USA: Vereinbarung gegen Folter dient als legaler Deckmantel für Misshandlungen
Von Joe Kay und Barry Grey
24. Dezember 2005
aus dem Englischen (17. Dezember 2005)
Die zwischen dem Weißen Haus und Senator John McCain vereinbarten Maßnahmen zur Ächtung von Folter sind nichts dergleichen. Die offizielle Verurteilung "grausamer, unmenschlicher oder entwürdigender Behandlung" vorgeblicher Terroristen durch die USA soll vertuschen, dass Washington das internationale Folterverbot bisher mit Füßen getreten hat, und dient als pseudo-legaler Deckmantel für die Fortsetzung derselben Methoden.

### [VORLIEGENDE EINTRÄGE]
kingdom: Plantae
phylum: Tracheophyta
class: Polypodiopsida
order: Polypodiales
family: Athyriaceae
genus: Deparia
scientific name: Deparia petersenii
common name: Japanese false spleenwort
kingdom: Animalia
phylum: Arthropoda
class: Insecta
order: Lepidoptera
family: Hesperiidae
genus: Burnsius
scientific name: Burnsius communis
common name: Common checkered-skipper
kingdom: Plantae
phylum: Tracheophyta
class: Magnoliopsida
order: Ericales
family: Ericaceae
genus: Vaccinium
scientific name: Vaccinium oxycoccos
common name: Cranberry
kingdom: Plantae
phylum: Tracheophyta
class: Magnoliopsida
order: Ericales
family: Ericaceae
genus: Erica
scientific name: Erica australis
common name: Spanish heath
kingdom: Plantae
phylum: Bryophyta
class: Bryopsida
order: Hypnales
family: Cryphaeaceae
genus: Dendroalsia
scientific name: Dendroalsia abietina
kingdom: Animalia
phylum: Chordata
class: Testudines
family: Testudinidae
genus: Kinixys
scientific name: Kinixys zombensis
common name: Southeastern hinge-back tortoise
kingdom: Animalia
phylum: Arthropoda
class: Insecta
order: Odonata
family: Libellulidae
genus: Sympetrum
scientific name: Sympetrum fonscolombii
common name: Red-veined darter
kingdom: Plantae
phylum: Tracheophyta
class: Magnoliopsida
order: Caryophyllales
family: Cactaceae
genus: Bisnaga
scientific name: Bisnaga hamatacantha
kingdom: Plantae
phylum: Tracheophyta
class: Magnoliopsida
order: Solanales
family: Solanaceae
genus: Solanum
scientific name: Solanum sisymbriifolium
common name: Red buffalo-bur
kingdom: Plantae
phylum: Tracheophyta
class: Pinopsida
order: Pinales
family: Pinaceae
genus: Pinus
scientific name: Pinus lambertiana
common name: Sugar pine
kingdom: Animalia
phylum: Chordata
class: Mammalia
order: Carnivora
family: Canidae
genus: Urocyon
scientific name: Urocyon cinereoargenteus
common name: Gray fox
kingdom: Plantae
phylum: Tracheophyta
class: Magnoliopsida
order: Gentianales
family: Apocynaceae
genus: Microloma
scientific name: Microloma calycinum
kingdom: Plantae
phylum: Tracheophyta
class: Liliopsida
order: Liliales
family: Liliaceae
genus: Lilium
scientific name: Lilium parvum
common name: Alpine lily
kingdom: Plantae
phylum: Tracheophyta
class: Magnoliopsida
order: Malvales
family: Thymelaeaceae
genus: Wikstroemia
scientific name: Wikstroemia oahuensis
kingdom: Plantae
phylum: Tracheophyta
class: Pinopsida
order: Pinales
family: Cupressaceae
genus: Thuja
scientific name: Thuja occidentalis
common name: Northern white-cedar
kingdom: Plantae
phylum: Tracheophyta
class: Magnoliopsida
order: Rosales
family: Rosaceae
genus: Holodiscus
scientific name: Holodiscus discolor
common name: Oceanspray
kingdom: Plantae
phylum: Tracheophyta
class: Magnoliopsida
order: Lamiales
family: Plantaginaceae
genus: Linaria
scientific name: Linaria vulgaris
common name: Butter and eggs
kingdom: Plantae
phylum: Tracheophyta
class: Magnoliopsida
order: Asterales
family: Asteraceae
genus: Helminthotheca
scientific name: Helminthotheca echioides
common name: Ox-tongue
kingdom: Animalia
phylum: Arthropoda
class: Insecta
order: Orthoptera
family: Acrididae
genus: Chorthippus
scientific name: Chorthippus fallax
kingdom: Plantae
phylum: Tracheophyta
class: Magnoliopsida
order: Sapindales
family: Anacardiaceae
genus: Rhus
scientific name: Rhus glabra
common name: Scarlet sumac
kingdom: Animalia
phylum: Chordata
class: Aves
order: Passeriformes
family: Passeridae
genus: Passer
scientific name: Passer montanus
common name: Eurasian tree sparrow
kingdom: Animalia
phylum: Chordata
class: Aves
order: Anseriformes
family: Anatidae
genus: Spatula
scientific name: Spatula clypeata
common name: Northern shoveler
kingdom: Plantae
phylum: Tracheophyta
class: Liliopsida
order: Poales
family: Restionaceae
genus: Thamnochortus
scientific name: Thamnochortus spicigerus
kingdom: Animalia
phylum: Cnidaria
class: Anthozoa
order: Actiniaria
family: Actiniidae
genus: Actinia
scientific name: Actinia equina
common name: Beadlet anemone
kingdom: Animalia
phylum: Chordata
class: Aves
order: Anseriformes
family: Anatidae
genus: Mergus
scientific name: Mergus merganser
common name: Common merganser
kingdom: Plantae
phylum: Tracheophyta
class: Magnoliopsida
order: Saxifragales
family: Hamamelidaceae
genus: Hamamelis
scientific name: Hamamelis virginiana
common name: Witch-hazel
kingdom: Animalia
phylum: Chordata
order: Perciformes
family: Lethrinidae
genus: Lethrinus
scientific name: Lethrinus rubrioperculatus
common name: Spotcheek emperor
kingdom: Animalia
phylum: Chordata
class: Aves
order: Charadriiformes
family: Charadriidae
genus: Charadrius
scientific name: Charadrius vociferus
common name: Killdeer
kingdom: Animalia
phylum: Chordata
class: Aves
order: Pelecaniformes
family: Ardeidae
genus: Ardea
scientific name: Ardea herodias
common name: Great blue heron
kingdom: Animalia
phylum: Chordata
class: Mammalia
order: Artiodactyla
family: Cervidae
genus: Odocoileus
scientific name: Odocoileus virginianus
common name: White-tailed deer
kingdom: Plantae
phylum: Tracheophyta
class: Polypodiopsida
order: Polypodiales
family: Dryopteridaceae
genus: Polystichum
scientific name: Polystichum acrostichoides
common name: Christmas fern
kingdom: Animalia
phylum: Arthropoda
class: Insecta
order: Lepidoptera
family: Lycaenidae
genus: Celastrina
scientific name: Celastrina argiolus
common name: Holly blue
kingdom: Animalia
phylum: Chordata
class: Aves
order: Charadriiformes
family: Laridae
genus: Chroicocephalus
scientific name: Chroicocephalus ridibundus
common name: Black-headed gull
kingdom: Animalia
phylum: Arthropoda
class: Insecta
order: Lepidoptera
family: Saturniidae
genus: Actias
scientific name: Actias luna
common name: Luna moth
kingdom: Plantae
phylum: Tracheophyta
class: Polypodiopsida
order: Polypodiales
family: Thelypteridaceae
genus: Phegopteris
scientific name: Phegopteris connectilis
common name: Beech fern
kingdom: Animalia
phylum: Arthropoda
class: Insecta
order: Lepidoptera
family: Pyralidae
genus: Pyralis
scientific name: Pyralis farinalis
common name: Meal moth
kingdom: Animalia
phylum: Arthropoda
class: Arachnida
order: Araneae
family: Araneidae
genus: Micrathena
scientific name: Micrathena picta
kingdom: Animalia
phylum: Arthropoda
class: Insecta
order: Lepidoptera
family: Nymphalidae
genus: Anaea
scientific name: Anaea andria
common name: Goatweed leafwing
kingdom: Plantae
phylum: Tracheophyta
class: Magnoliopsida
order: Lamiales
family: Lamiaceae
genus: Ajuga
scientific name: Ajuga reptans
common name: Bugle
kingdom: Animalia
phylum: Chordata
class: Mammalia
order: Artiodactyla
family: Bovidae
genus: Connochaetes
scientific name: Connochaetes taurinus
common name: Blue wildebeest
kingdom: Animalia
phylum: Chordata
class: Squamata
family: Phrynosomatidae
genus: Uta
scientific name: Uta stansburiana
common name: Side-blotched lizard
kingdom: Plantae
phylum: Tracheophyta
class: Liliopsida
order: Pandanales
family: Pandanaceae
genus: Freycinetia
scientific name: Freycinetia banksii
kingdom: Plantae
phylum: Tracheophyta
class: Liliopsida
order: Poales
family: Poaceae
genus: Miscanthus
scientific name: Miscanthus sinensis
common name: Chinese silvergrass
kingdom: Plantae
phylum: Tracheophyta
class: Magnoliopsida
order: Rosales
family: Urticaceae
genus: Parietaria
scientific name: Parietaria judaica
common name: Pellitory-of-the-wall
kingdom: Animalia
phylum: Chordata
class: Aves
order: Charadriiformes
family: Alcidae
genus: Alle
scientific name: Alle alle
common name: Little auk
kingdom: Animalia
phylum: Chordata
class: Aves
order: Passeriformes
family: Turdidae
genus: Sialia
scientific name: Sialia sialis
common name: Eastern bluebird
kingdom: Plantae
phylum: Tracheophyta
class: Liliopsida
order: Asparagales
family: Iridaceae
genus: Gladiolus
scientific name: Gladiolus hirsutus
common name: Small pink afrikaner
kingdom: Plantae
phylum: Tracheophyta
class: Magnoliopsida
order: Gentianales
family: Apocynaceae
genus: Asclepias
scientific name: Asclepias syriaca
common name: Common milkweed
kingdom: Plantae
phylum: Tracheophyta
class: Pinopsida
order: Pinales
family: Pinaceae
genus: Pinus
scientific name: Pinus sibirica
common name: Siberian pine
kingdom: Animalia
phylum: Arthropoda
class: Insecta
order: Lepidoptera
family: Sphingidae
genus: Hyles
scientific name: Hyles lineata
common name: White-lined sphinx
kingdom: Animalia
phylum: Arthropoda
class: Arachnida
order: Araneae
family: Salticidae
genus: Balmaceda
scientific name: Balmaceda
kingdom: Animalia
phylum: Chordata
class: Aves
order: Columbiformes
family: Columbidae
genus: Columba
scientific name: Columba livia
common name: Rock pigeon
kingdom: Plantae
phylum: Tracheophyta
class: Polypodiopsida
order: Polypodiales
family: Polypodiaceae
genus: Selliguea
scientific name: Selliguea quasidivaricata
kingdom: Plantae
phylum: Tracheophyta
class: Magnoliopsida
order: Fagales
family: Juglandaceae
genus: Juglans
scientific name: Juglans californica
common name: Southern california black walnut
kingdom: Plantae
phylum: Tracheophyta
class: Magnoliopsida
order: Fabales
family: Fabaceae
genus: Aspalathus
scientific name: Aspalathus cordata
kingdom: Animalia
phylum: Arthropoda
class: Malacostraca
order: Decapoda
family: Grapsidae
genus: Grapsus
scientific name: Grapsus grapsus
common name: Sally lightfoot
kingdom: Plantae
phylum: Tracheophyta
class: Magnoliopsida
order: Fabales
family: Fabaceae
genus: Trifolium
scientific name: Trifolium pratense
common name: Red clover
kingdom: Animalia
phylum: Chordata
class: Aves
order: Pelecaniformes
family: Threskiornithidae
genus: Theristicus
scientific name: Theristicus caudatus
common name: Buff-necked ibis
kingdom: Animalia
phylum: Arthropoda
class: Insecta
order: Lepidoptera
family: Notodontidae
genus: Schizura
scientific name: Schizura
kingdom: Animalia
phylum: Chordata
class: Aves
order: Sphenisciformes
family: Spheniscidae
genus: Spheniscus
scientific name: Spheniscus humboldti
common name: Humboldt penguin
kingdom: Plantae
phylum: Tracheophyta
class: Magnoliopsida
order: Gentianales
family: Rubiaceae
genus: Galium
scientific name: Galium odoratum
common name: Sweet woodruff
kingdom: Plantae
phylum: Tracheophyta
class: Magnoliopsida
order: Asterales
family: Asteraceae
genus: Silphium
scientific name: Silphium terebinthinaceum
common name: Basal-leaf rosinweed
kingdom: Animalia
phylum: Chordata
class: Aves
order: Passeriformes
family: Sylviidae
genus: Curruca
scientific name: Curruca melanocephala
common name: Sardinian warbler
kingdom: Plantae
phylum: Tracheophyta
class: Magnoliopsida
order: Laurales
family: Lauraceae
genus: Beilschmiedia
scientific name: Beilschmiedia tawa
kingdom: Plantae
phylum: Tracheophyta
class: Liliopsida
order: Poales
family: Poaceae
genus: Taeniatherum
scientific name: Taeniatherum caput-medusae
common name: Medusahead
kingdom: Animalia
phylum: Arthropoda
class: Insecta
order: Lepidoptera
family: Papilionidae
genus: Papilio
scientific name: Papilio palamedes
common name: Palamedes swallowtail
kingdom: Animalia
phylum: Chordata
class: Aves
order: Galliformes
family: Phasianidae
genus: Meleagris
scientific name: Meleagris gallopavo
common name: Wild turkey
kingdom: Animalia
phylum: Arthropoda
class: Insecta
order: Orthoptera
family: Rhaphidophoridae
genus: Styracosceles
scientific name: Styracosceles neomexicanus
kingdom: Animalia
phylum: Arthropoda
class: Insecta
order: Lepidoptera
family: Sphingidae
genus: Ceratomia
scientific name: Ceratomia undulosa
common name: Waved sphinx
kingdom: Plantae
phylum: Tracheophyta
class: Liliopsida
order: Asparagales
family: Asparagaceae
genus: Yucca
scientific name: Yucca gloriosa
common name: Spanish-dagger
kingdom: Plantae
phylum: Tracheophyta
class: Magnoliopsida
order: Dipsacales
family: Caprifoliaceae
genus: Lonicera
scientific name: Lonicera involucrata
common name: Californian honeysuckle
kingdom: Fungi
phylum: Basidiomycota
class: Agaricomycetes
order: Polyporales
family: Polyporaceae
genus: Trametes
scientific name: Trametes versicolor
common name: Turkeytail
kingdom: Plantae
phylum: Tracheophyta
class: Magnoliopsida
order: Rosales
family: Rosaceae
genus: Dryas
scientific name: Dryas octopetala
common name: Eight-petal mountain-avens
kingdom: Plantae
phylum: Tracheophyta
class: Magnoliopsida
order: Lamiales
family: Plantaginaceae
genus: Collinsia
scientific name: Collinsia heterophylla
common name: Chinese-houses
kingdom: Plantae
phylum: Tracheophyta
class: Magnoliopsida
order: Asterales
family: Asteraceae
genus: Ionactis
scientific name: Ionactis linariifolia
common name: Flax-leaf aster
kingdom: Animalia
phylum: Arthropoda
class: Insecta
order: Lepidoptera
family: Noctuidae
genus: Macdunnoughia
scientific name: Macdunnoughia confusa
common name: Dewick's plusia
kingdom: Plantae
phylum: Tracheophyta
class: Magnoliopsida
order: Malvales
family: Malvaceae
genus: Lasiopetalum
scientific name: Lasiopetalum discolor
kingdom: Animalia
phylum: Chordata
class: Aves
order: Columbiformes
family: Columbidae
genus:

### [FRAGEN UND AUFGABEN]
**A.** Beantworte zum Artikel über die Folter-Vereinbarung folgende Fragen:
(i) Wer hat den Artikel verfasst?
(ii) Aus welcher Sprache wurde er übersetzt?
(iii) Zwischen wem wurden die Maßnahmen zur Ächtung von Folter vereinbart?
**B.** Bearbeite im Artikel über die Folter-Vereinbarung den Abschnitt von „USA: Vereinbarung gegen“ bis „(17. Dezember 2005)“, indem du „Misshandlungen“ durch „Übergriffe“ ersetzt, und gib ihn wieder.
Die Einträge spielen hierfür keine Rolle.

### [LÖSUNGEN]
**A.**
(i) Joe Kay und Barry Grey
(ii) Aus dem Englischen
(iii) Zwischen dem Weißen Haus und Senator John McCain

**B.**
USA: Vereinbarung gegen Folter dient als legaler Deckmantel für Übergriffe
Von Joe Kay und Barry Grey
24. Dezember 2005
aus dem Englischen (17. Dezember 2005)